__Instructions to follow__: An exact copy of the records below is needed, with every picture left out.

__Record set__:
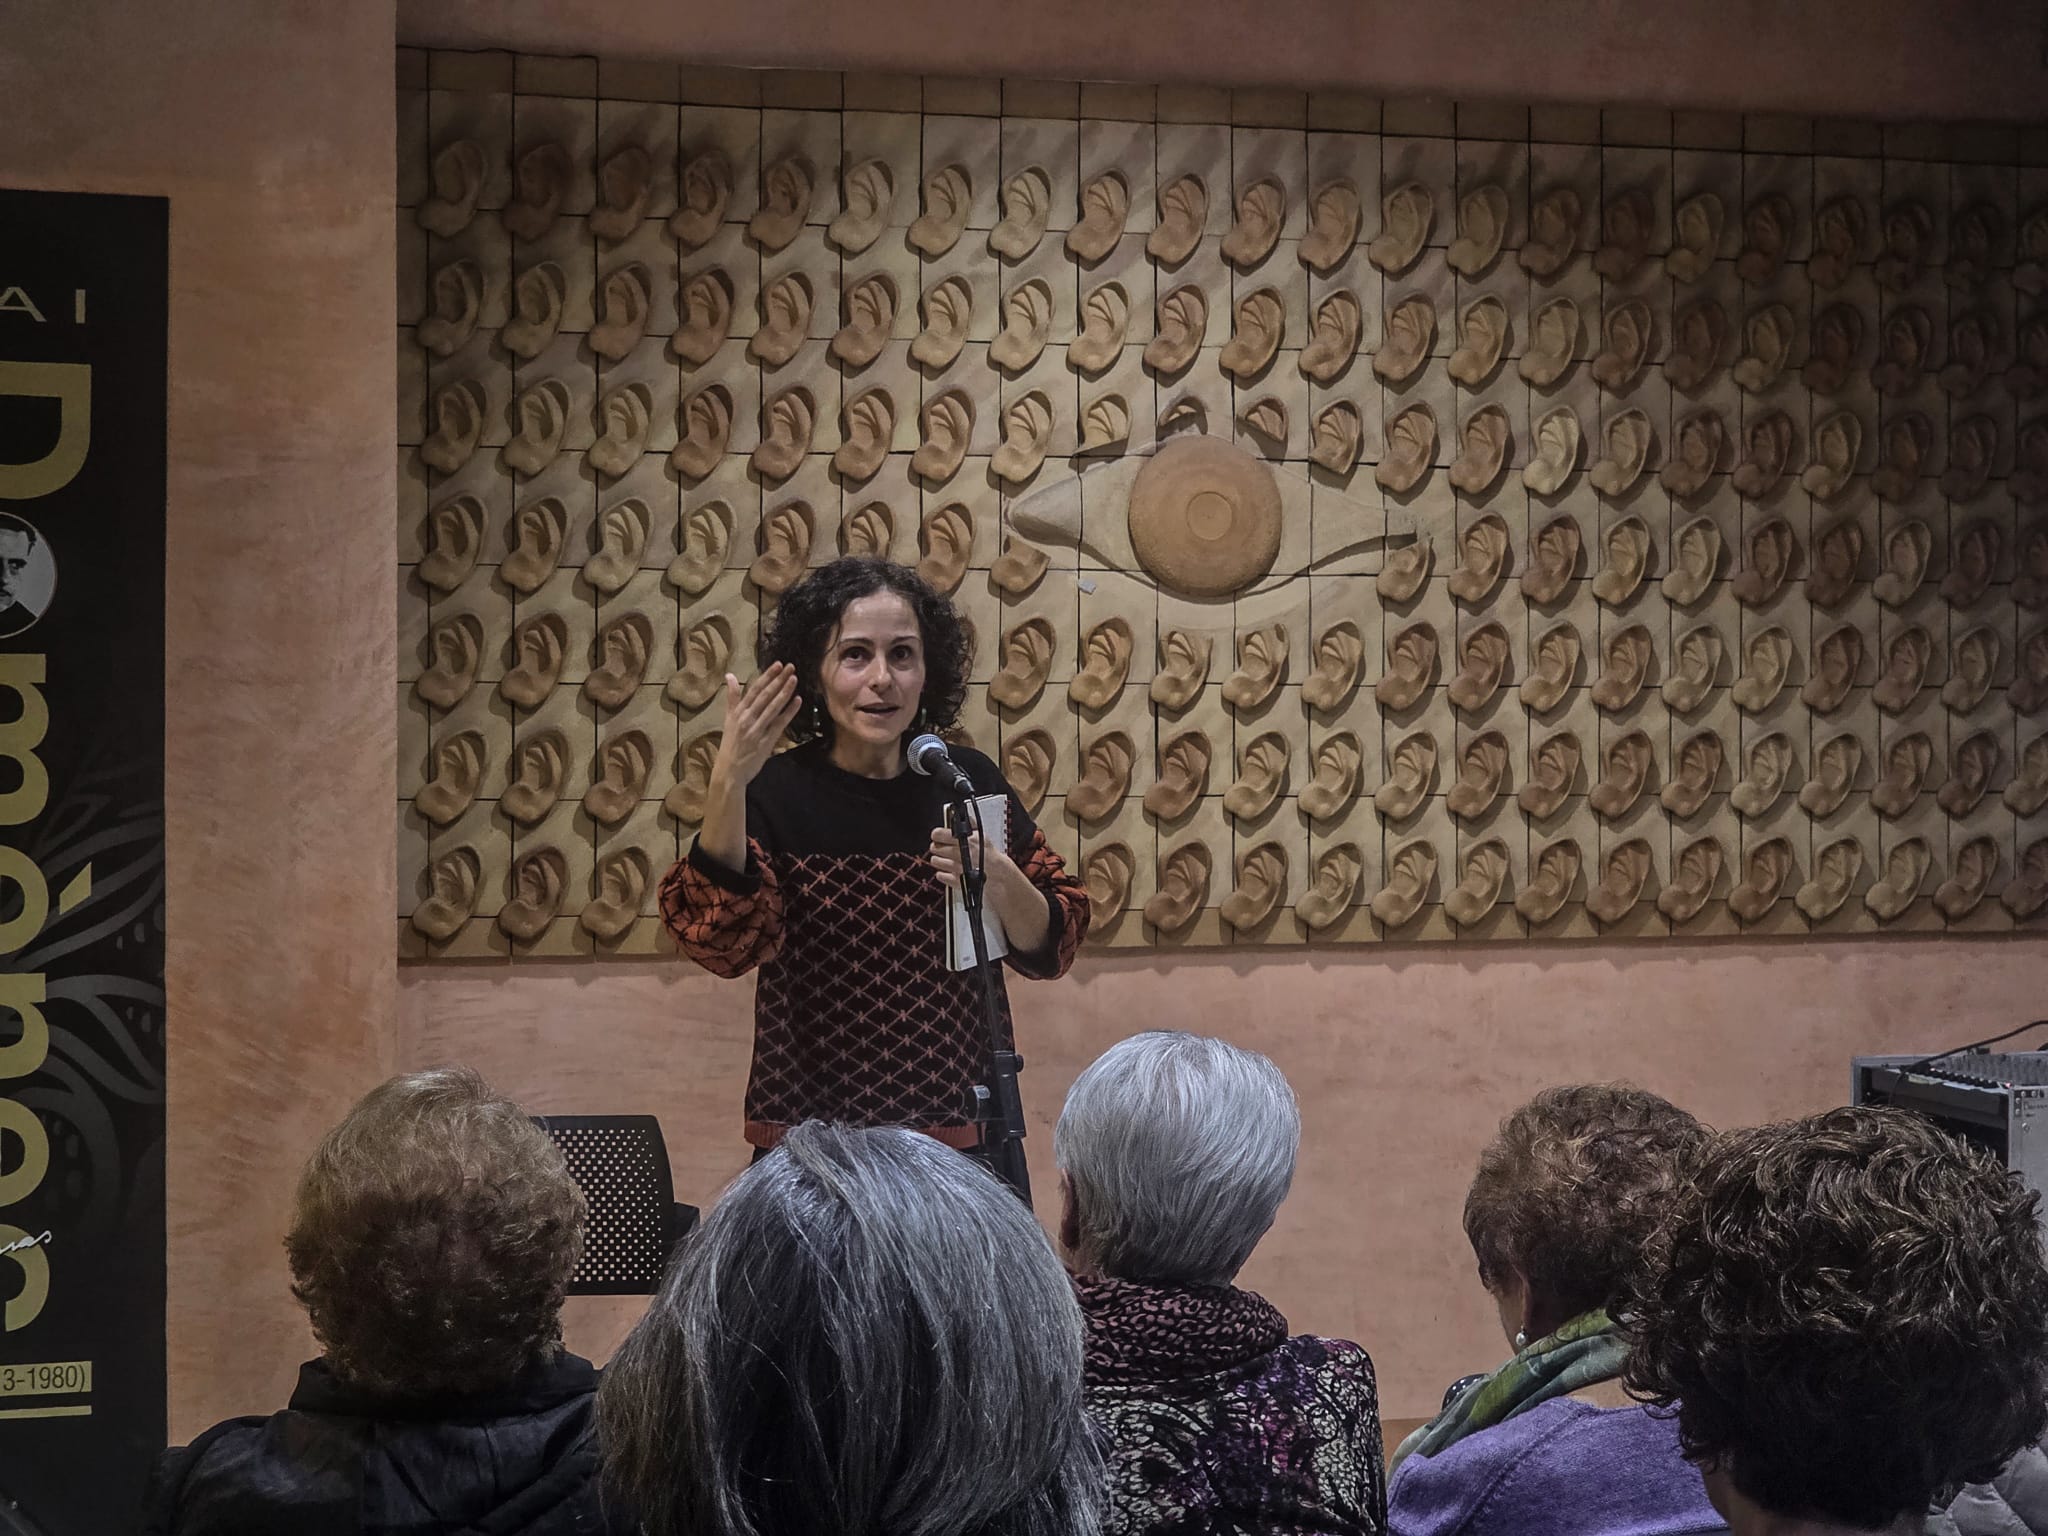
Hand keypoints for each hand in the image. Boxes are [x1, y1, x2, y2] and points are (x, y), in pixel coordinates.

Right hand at [712, 662, 802, 789]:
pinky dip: (789, 712)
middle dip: (779, 680)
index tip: (777, 665)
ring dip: (785, 692)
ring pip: (773, 707)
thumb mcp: (728, 719)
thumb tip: (729, 676)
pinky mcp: (766, 742)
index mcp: (738, 712)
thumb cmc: (730, 745)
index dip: (767, 676)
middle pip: (765, 696)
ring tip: (794, 679)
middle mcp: (747, 718)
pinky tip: (798, 701)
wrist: (729, 771)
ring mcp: (757, 730)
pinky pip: (779, 724)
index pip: (754, 690)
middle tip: (791, 667)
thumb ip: (732, 697)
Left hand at [929, 821, 1015, 892]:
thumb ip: (970, 824)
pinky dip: (942, 873)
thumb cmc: (990, 855)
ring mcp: (957, 868)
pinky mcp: (957, 880)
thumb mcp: (981, 835)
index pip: (939, 834)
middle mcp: (960, 853)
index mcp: (965, 840)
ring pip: (936, 861)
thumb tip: (961, 816)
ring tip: (945, 858)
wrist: (999, 873)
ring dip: (938, 859)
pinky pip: (941, 876)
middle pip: (935, 848)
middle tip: (941, 847)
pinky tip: (948, 870)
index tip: (938, 836)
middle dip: (937, 847)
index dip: (937, 834)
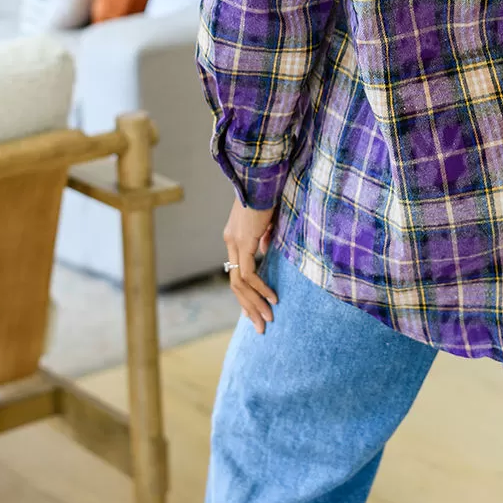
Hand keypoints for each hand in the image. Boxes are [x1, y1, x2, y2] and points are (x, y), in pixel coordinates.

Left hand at [224, 197, 277, 333]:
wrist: (262, 176)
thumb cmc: (268, 193)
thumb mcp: (267, 221)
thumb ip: (264, 237)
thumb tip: (265, 251)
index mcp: (234, 237)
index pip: (236, 273)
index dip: (245, 295)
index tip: (253, 311)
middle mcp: (230, 242)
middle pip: (235, 284)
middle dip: (249, 307)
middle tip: (260, 325)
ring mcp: (235, 242)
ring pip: (240, 284)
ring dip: (255, 303)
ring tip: (267, 319)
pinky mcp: (243, 241)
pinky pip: (249, 273)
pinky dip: (260, 288)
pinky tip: (271, 298)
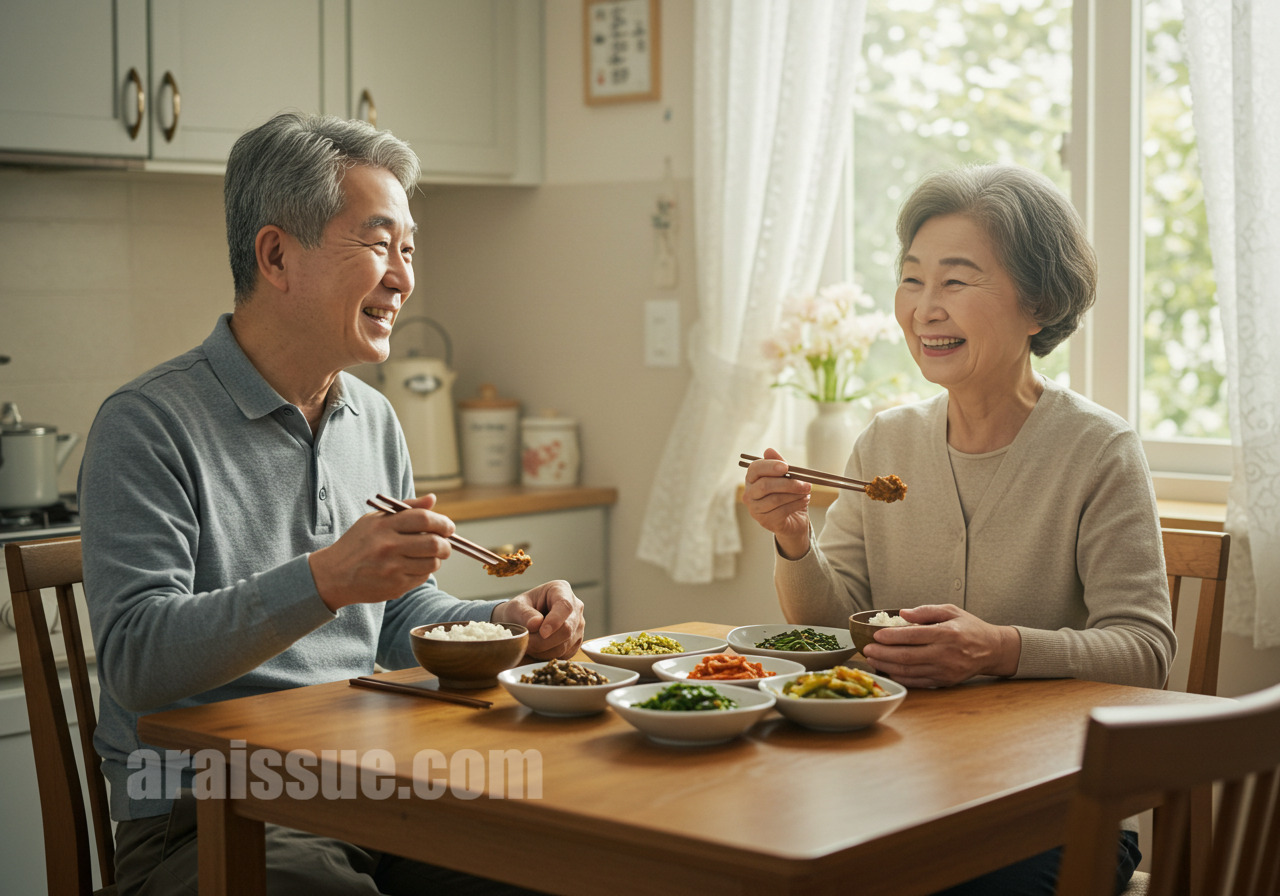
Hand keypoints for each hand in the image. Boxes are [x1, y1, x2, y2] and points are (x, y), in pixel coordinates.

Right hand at [309, 494, 454, 611]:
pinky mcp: (395, 586)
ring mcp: (392, 568)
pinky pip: (423, 577)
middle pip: (434, 543)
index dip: (443, 522)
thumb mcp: (375, 519)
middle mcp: (388, 546)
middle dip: (446, 544)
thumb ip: (406, 508)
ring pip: (432, 563)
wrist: (334, 575)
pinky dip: (424, 571)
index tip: (448, 527)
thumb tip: (433, 498)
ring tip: (427, 555)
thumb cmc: (358, 543)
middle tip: (444, 544)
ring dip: (436, 559)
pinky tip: (412, 567)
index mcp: (384, 525)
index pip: (424, 519)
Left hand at [491, 580, 584, 658]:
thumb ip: (524, 613)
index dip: (555, 621)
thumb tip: (536, 624)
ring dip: (543, 650)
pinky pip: (564, 654)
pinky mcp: (576, 642)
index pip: (565, 606)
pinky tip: (537, 649)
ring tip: (529, 645)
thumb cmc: (519, 610)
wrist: (521, 621)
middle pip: (567, 629)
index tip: (542, 633)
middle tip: (525, 643)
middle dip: (544, 641)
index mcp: (561, 590)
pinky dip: (548, 656)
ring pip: (565, 645)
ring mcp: (578, 626)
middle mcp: (575, 607)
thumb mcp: (515, 607)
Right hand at [742, 447, 811, 558]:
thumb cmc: (787, 494)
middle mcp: (749, 494)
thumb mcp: (786, 477)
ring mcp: (755, 510)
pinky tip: (805, 500)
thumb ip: (779, 464)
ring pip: (775, 499)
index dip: (770, 466)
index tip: (786, 467)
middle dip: (788, 484)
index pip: (755, 469)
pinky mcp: (765, 521)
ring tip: (807, 492)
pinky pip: (781, 511)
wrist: (793, 519)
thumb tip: (769, 450)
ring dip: (795, 494)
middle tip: (806, 484)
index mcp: (752, 479)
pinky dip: (796, 504)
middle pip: (765, 485)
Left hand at [859, 604, 1021, 687]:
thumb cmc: (969, 627)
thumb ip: (926, 611)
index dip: (892, 636)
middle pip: (908, 656)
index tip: (875, 635)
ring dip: (888, 667)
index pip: (914, 636)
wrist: (992, 650)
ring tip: (872, 661)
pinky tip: (888, 671)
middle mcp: (946, 654)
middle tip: (867, 651)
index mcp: (947, 633)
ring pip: (910, 671)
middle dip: (883, 654)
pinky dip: (901, 678)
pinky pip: (918, 682)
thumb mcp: (951, 611)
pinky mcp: (945, 681)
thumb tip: (903, 613)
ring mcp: (945, 670)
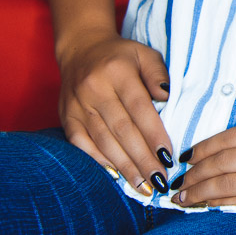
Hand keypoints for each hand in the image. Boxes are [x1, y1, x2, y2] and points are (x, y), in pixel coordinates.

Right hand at [56, 28, 174, 195]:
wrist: (81, 50)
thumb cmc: (120, 56)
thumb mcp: (144, 54)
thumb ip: (157, 74)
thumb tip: (167, 97)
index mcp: (117, 71)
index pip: (139, 107)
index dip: (153, 134)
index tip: (168, 156)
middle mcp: (94, 89)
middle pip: (121, 129)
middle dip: (142, 158)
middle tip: (159, 179)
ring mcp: (78, 105)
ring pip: (103, 141)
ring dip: (124, 166)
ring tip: (142, 185)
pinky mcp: (67, 117)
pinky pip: (82, 144)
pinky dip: (99, 161)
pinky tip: (116, 176)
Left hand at [173, 102, 235, 228]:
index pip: (231, 137)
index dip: (206, 146)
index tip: (190, 154)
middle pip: (223, 162)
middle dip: (196, 171)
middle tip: (180, 179)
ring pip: (226, 186)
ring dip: (200, 191)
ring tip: (184, 196)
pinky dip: (220, 205)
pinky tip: (207, 207)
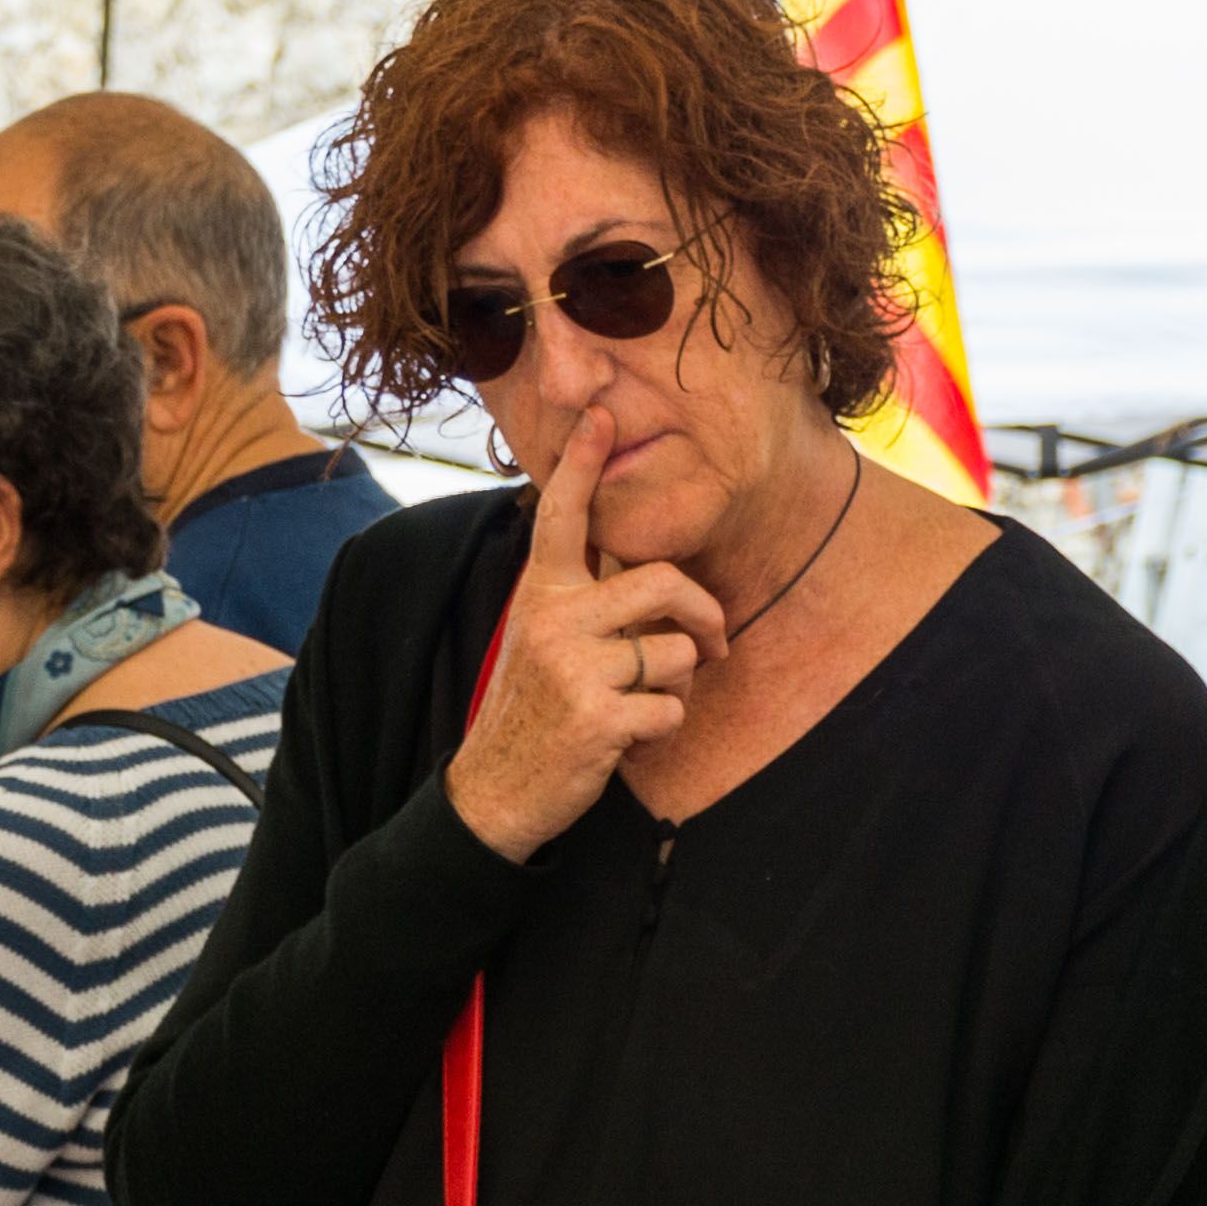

__Result for this exercise__:
Hand keypoints for each hand in the image. Boxes are [x1, y1, x2, y2] and points are (x, y), in pixel coordinates.

Right hand at [712, 662, 802, 789]:
pinky dip: (789, 712)
middle dip: (779, 680)
index tip: (777, 665)
ring dip: (785, 692)
ring pip: (773, 707)
thumb mcp: (728, 719)
thumb tip: (729, 676)
pinky mcp: (766, 742)
index mcp: (738, 712)
thumb cmc: (730, 745)
index dip: (767, 676)
middle pip: (765, 696)
ring tip: (794, 679)
middle mcp: (747, 718)
pinky tip: (798, 701)
wrist: (729, 771)
ring mcp: (757, 730)
pinky pip: (779, 724)
index pip: (754, 690)
middle tip: (791, 667)
thumb ip: (732, 697)
Left hand at [929, 821, 1015, 892]:
thumb ip: (970, 824)
pinky dip: (942, 873)
thumb cmc: (990, 855)
ring mcp: (957, 868)
pinky mcp: (957, 880)
thumb mcp: (981, 835)
index pip: (939, 834)
middle mcp: (960, 853)
index mcp: (965, 840)
ring pip: (936, 861)
thumb tip: (961, 816)
ring tip: (945, 858)
wrist: (999, 873)
ring dip: (938, 859)
pinky pip: (941, 876)
middle pip: (935, 848)
middle tip: (941, 847)
pinky tip: (948, 870)
index tip: (938, 836)
middle dip: (937, 847)
index dip: (937, 834)
Hand keypoints for each hand in the image. Boxes are [x1, y1, x2, y2] and points are (x, y), in pixel coordinates.

Left hand at [224, 197, 277, 333]:
wrist: (262, 176)
thumb cmc: (268, 193)
thumb mcp: (267, 221)
thumb ip: (264, 237)
thumb tip: (265, 251)
index mcp: (234, 237)
index pip: (236, 273)
index dip: (245, 295)
index tip: (253, 311)
middle mcp: (230, 242)
middle pip: (235, 284)
middle dip: (249, 307)
middle tip: (260, 325)
ring mcp: (235, 242)
ring pip: (240, 284)
ring dip: (255, 303)
ring tip: (267, 319)
pinky mcp: (243, 241)
pinky pip: (249, 273)
pinky dip: (260, 288)
pinky tip: (271, 298)
Hand keypoints for each hand in the image. Boxes are [x1, y1, x2, y2] and points are (x, y), in pixel coordinates.

Right hand at [309, 494, 454, 611]:
pinky mcp: (395, 586)
ring mcp: (392, 568)
pinky pip: (423, 577)
middle pip: (434, 543)
index dip: (443, 522)
thumb mcp: (375, 519)
middle mcp: (388, 546)
middle dip: (446, 544)
thumb ip: (406, 508)
ring pip: (432, 563)
wrist: (334, 575)
pinky dip: (424, 571)
index tip: (448, 527)
thumb tip: (433, 498)
ring tip: (427, 555)
thumb cmc: (358, 543)
middle tip: (444, 544)
ring dip: (436, 559)
pinky tip: (412, 567)
index mcp: (384, 525)
index pip: (424, 519)
Left hand at [491, 580, 584, 658]:
thumb ip: (524, 613)
index dip: (555, 621)
thumb tip: (536, 624)
ring dip: (543, 650)
pinky pip: (564, 654)
pinky mcp: (576, 642)
index pip: (565, 606)
pinky tip: (537, 649)
ring tip: (529, 645)
thumb cmc: (519, 610)
wrist: (521, 621)
middle pip: (567, 629)
index tip: (542, 633)
middle tip: (525, 643)
middle dip: (544, 641)
index mcp: (561, 590)
pinky dip: (548, 656)
ring pip: (565, 645)
ring mcp: (578, 626)
middle mcp: (575, 607)
thumb mcp: (515, 607)
Right hand at [742, 447, 811, 558]:
thumb cmc: (787, 494)
middle mcp: (749, 494)
thumb mcp: (786, 477)
ring mcp: (755, 510)
pinky tip: (805, 500)
thumb ip: (779, 464)
ring pip: (775, 499)
index dip: (770, 466)
index tip: (786, 467)
middle dip: (788, 484)
index pip: (755, 469)
pinky mcp: (765, 521)
ring tip: (807, 492)
pinky pip: (781, 511)
wrist: (793, 519)
thumb tip: (769, 450)
ring dip: (795, 494)
middle tip: (806, 484)
index mcp: (752, 479)
pinky dip: (796, 504)
middle pip: (765, 485)
Left hand at [859, 604, 1021, 687]:
thumb cmc: (969, 627)
thumb ip: (926, 611)
index dip: (892, 636)
middle pip: (908, 656)
index tip: (875, 635)
ring dip: (888, 667)
index pip: (914, 636)
wrist: (992, 650)
ring tip: (872, 661)
pinky tip: (888, 671)
middle mcp: (946, 654)
middle tip: (867, 651)
index mcp: (947, 633)
ring pip: (910, 671)
middle dip: (883, 654)
pinky dip: (901, 678)
pinky pip: (918, 682)
thumb mcp: (951, 611)
pinky mcp: (945, 681)
thumb tip: (903, 613)
ring mcp: (945, 670)
Hand keypoints for each hand in the image. Boxes are [x1, y1, x2, y2] and points are (x, y), in pixel coordinates.

Right hand at [56, 28, 174, 195]:
wrist: (81, 50)
thumb cmc: (120, 56)
thumb mcp: (144, 54)
thumb ip: (157, 74)
thumb tip: (167, 97)
index mcp: (117, 71)
index pip: (139, 107)
index dip: (153, 134)
index tip: (168, 156)
middle mcp: (94, 89)
middle pip: (121, 129)
middle dip: (142, 158)
middle tip: (159, 179)
ring mcp: (78, 105)
ring pip: (103, 141)
ring dip: (124, 166)
ring tip: (142, 185)
pinky mcp: (67, 117)
pinky pip: (82, 144)
pinky dip: (99, 161)
pinky tip: (116, 176)
Left hand at [173, 102, 235, 228]:
index pip: (231, 137)
index dip: (206, 146)
index tip: (190, 154)
middle pip: (223, 162)
middle dip: (196, 171)
middle tip: (180, 179)
ring pip: (226, 186)
ring dip: (200, 191)
ring tip: (184, 196)
pinky dip: (220, 205)
pinky tip: (207, 207)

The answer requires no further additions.